Excerpt provided.
  • @-Alemann
    Imagine a stranger walks by and start to chat and touch your kids 😮. Our dogs are our children as well.
  • @wora1111
    One thing you did not mention is the "staring", which actually is a kind of communication. If a go for a walk and a stranger comes my way, I will stare at him/her, once she looks my way I will smile or nod and so will she/he. It is just another way of saying 'hello'. Next time our ways cross the same thing will happen. The third time a few words might be exchanged or we may si on the same bench for a bit of smalltalk. And just 20 years later we may even consider us to be friends ...
  • @heikozysk233
    While Freund or Freundin may be the correct translation for friend, it's not exactly the same. A Freund in German is someone you don't hesitate to call at 2am on Sunday morning after you totalled your car 100kms away from home and need someone to drive you home right now. The somewhat awkward English word of "acquaintances" (in German: Bekannter/Bekannte) is closer to describe the relationship you may have with a lot of people you may consider to be already your friends. I think you say in English "Friends are the Family you choose" (or similar), while in Germany we say "Family is something you have, but friends you can choose". And we don't mean that one bit tongue-in-cheek. (Caveat: Family in this context will usually mean the "rest of the family", and not your own spouse and own kids.)

Supplied information.

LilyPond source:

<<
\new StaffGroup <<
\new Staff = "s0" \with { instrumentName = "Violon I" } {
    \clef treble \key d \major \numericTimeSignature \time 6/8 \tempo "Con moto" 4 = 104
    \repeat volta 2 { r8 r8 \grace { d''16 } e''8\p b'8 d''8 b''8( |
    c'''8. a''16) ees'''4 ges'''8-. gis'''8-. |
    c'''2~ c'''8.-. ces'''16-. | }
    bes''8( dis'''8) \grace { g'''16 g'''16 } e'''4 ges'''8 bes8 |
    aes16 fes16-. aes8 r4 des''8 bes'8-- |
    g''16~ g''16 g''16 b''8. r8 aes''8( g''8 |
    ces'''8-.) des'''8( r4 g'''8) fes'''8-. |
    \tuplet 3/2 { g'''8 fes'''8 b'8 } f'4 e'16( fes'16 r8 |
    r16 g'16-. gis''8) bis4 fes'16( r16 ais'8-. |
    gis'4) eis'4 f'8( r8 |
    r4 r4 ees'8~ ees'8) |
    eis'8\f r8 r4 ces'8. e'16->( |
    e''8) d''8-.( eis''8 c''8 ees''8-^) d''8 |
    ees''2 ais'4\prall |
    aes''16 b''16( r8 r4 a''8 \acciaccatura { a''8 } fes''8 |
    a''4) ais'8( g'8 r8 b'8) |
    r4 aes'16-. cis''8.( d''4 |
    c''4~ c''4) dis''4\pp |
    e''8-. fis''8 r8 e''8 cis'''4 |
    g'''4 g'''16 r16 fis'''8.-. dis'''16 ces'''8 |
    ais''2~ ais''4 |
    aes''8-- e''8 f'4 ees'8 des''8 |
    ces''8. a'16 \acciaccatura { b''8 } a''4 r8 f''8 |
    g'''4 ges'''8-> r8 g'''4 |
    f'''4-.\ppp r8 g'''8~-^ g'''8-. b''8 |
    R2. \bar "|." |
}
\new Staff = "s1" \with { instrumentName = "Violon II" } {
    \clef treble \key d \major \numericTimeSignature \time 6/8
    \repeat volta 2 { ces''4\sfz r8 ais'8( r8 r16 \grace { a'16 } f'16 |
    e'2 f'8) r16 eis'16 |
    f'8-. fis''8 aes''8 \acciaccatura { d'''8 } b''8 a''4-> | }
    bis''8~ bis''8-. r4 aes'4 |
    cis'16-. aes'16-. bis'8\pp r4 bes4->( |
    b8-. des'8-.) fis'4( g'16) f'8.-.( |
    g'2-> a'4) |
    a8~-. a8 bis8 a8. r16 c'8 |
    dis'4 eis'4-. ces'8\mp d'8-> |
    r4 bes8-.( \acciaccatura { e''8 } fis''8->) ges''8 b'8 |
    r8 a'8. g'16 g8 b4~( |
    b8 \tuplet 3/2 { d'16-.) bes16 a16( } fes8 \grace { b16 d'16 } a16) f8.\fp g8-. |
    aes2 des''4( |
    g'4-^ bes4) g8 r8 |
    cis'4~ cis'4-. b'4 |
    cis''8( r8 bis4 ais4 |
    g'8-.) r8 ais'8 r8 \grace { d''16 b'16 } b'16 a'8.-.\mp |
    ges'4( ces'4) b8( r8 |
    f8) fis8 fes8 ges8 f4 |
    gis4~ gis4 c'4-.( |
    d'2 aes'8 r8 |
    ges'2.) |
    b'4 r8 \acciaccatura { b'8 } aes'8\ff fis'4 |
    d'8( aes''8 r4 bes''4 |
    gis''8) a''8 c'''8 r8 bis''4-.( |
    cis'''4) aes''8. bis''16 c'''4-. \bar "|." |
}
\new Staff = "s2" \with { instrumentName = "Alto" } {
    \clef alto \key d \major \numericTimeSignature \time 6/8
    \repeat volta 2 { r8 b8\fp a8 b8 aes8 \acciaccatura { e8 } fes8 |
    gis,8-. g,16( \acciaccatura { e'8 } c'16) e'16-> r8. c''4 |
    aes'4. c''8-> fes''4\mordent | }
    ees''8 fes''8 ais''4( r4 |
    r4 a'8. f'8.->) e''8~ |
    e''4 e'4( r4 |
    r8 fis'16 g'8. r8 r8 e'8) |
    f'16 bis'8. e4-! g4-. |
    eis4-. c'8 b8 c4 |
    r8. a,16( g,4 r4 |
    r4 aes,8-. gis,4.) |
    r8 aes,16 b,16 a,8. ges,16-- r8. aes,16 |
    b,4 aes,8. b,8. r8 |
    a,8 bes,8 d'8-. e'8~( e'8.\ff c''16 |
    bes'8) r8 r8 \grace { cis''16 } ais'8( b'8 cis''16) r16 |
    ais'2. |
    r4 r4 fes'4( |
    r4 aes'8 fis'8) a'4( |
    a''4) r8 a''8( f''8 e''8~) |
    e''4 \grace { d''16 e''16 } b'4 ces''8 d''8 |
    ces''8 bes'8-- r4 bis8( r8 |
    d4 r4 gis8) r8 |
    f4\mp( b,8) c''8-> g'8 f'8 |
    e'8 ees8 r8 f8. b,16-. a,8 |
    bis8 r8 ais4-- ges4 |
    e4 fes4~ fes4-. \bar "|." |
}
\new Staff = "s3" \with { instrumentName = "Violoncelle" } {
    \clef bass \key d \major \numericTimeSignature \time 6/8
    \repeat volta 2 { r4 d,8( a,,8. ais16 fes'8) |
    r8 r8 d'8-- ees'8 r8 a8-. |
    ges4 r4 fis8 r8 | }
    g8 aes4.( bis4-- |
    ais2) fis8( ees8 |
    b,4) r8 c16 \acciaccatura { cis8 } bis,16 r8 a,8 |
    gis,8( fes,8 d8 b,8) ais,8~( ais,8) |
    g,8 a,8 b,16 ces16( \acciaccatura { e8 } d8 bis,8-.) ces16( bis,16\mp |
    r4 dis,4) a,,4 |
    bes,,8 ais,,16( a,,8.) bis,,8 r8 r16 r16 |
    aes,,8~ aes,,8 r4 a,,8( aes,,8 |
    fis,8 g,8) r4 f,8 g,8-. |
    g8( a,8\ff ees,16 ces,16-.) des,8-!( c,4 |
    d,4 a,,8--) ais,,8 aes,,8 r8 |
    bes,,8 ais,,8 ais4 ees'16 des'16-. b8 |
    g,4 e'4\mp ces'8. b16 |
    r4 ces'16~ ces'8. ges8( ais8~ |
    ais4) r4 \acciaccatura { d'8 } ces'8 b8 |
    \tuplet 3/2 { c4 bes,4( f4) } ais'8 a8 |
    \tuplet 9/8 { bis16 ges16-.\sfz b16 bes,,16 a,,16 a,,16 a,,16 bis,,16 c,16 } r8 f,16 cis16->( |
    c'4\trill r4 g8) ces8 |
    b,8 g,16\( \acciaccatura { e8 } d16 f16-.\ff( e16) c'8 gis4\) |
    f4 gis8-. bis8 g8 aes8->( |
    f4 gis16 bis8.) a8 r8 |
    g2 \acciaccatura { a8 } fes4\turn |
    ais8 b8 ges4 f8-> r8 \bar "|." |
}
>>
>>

What is required.
Answer these questions about the excerpt on German friendship:
1. In the comment about staring, what happens once the stranger looks over?
2. What German words are given for "acquaintances"?
3. What saying about family and friends is attributed to Germany?

Your solution.
1. The commenter smiles or nods, and the stranger does the same.
2. Bekannter/Bekannte.
3. "Family is something you have, but friends you can choose".